David Tomlinson’s time off-screen is beautifully chronicled in this moving, life-affirming adventure – ★★★★★

Big characters need the space to breathe, and a dreamy, minimalist drawing room in the clouds proves perfect for David Tomlinson to monologue about life’s ups and downs – even if, at first, he doesn’t recognise that himself.

A selfless start to a one-man play all about the self is humorously paradoxical, but award-winning comedian Jupp knows how to hit the ground running – or rather, in this case, with a joyful frolic. With a sprinkling of a light musical score from Eliza Thompson, the actor jumps, lunges and bounces into several other roles, including lovers, Disney and most importantly, his father.

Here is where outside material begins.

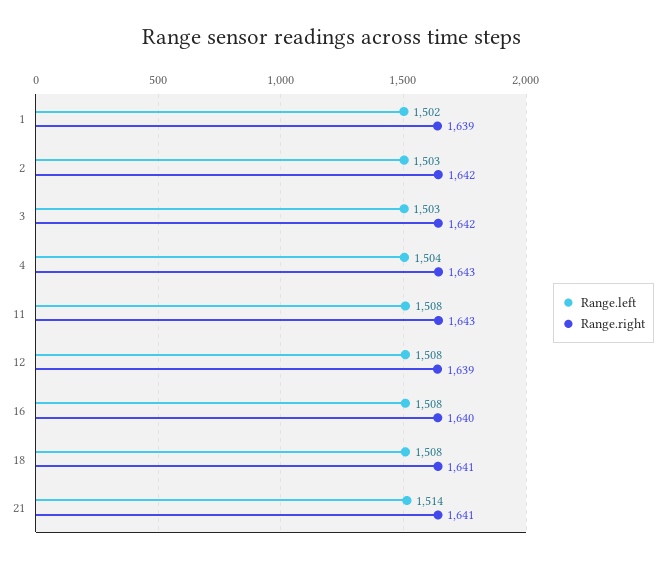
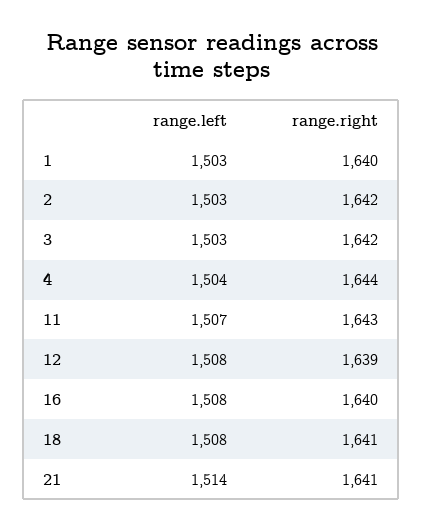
Range.left, 1: 1502 -> 1503
Range.right, 1: 1639 -> 1640
Range.right, 4: 1643 -> 1644
Range.left, 11: 1508 -> 1507

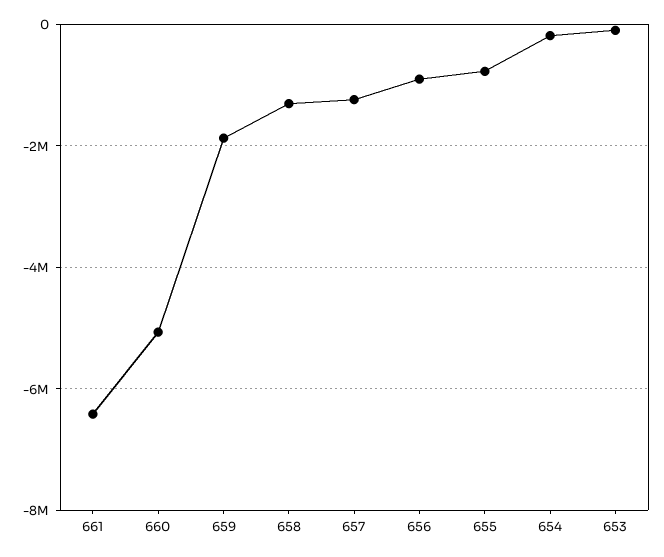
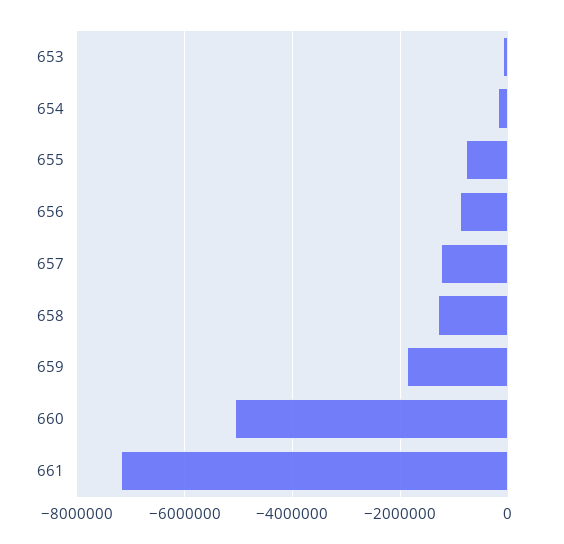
661: -6400000 -> -7200000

All it takes is for Jupp to put one hand behind his back and to rant about Napoleon for him to transform into the pessimistic elder gentleman. David’s father’s beef and disappointment with him, although never quite fully explained, lays the foundations for him to be a better parent to his own children – a drive for positivity in amongst life’s negativity which is the main ethos for David and James Kettle’s vibrant script.

After all, the idea of tragedy behind the comedy for leading comics is not unknown to audience members, and the lovable Mr Tomlinson has his fair share of heartbreak.

Some of the impressiveness of the production is how Jupp transitions from laugh-a-minute humour to the more poignant moments, aided by minimal lighting from Matthew Eagland. Though incredibly clever, it should not be surprising for an actor and comedian of routine. While at times the narrative is juddering and non-chronological, such as with David’s descriptions of past relationships, this is politely acknowledged by the man himself. Eventually these jolts in lighting and pace are quietly accepted as nods to a remarkably animated individual.

On the topic of allusions, it is to my shame that I am yet to see the iconic Mary Poppins, and as such some of the finer references, along with mentions of famous figures before my time, are lost on me. Yet the greater sense of nostalgia that Disney can evoke certainly doesn’t pass any audience member by. After all, the motif of memories, alongside themes of family and caring for others are what make life – and indeed, The Life I Lead – so deeply satisfying and pleasant.

The Life I Lead is now playing at the Wyndham’s Theatre until 21 September.